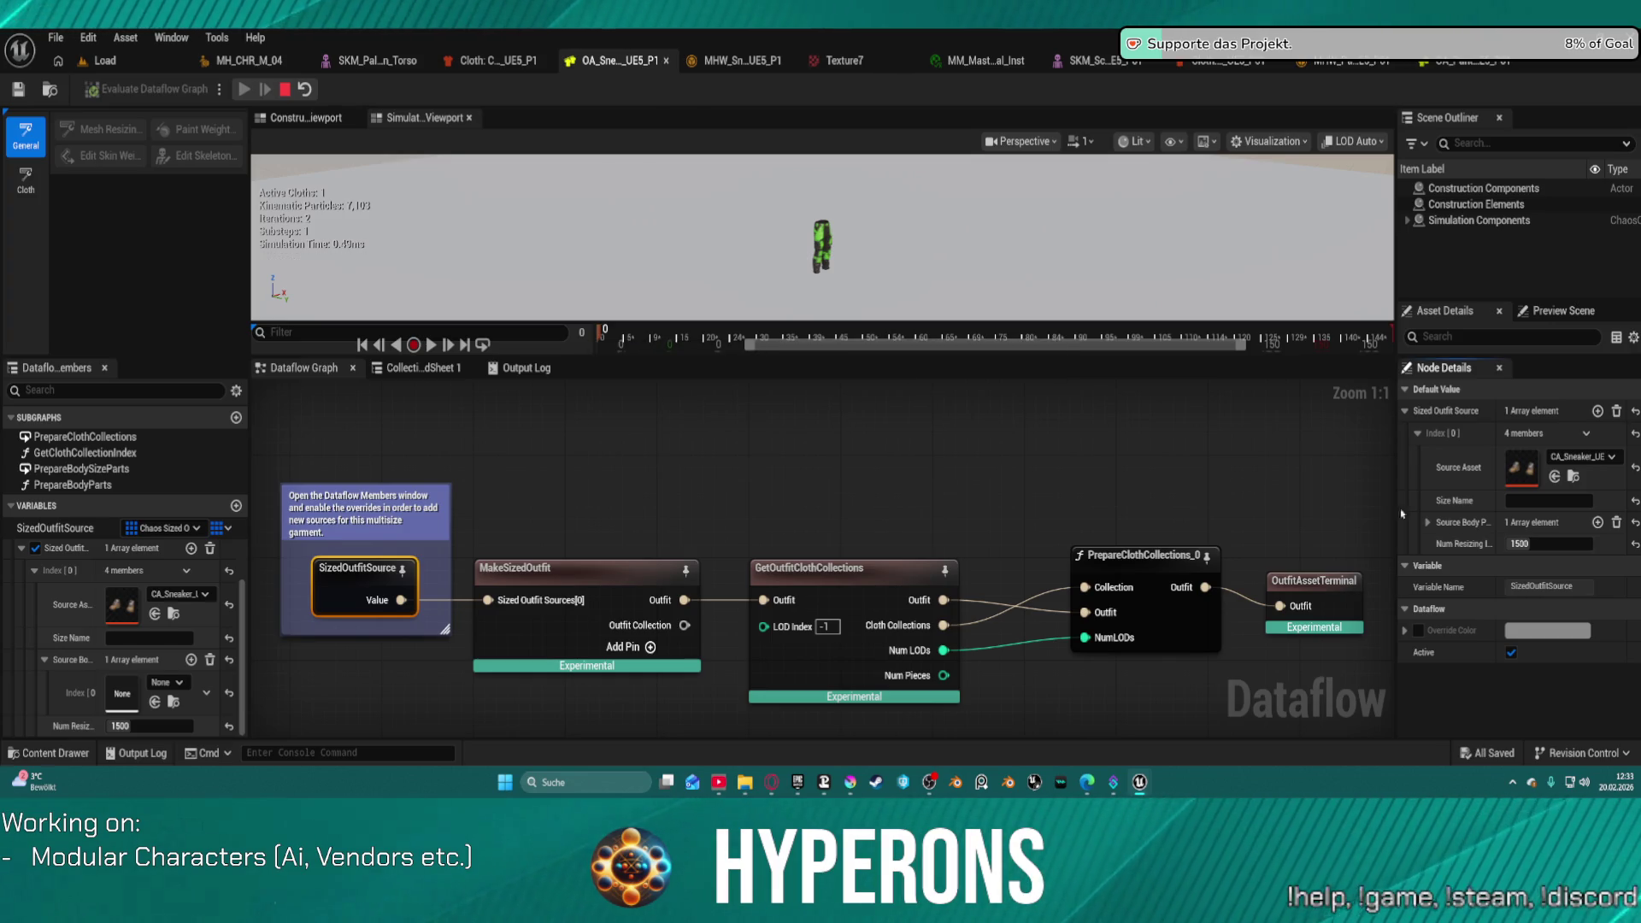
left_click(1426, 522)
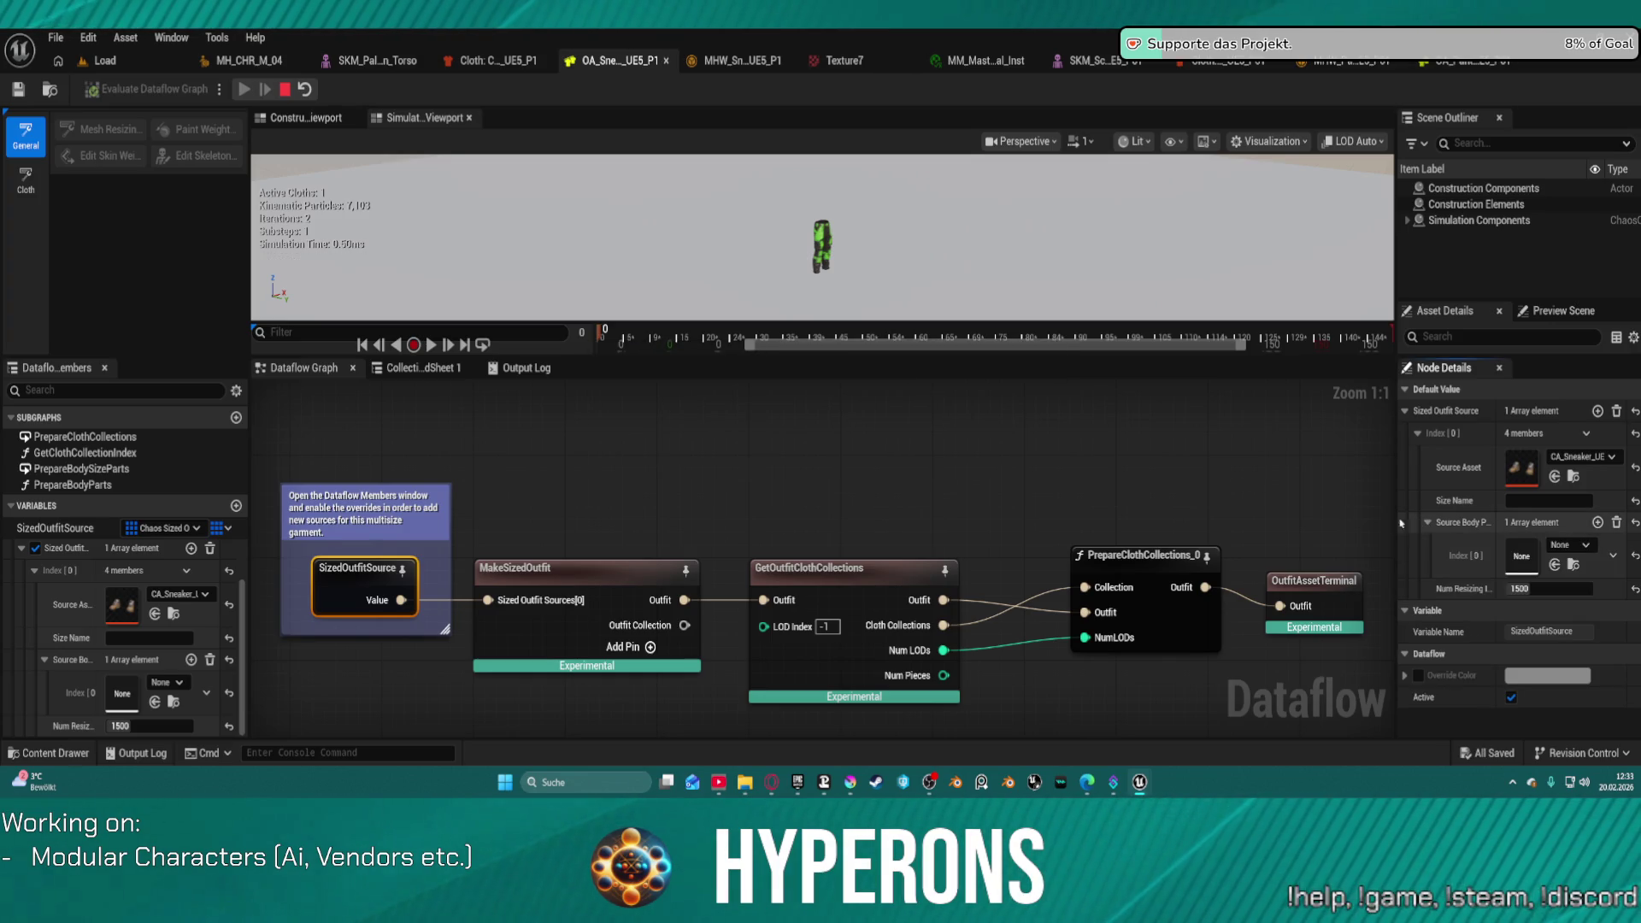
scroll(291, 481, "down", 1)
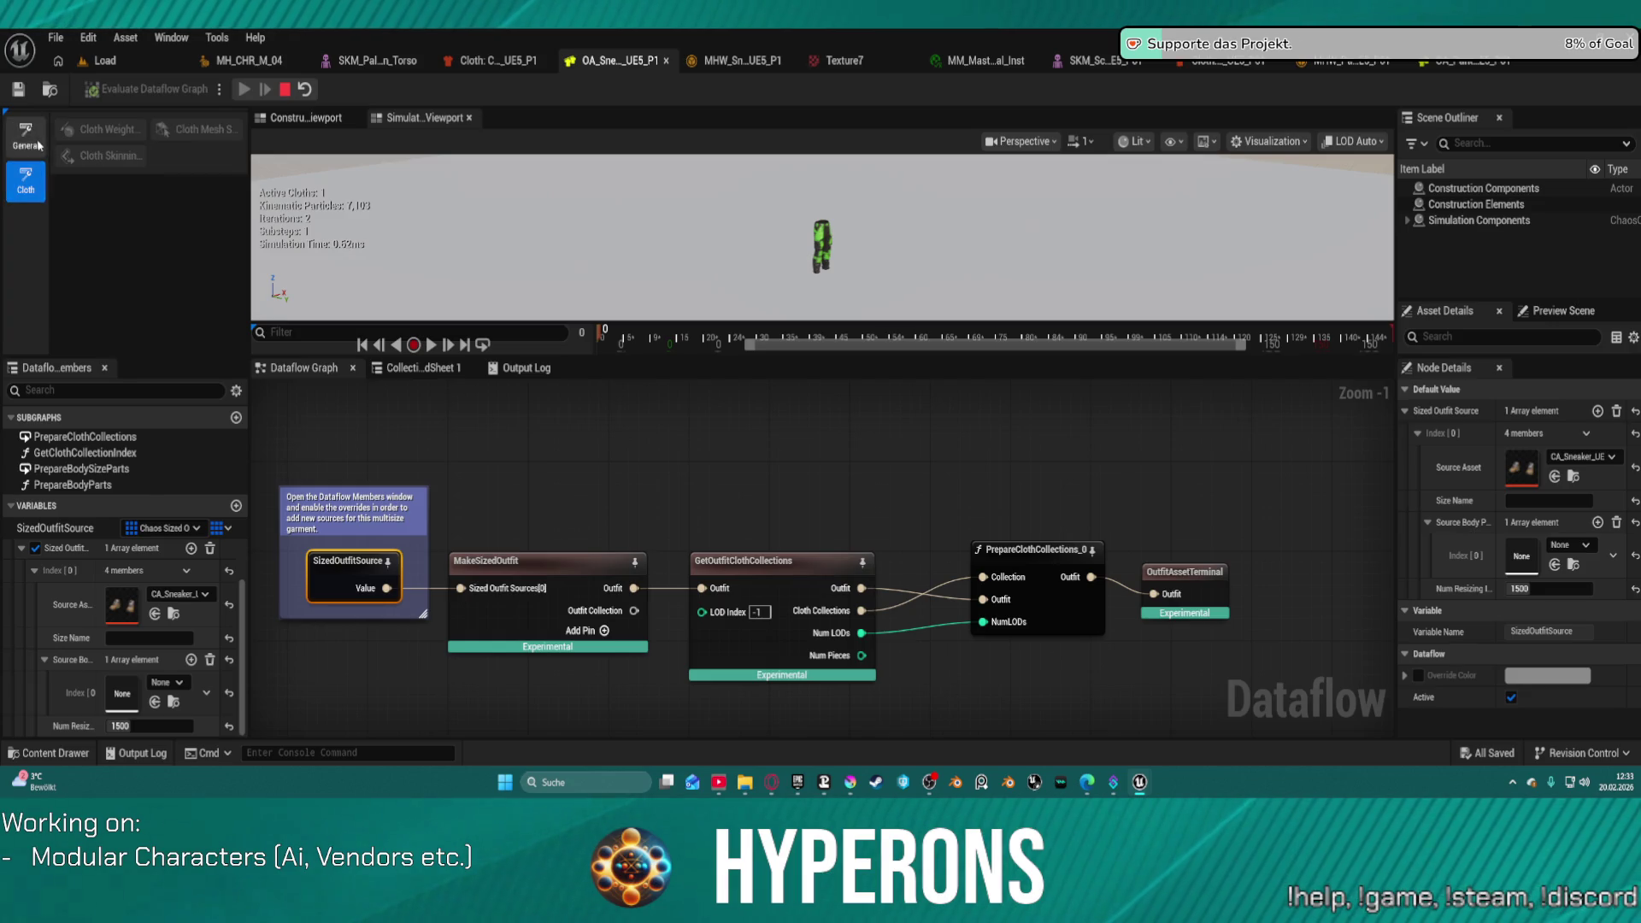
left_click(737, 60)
------------------------------------
# Problem to solve:
With the pictures removed, copy the data above word for word.

# Exercise solution:
left_click(1426, 522)
scroll(291, 481, "down", 1)
left_click(737, 60)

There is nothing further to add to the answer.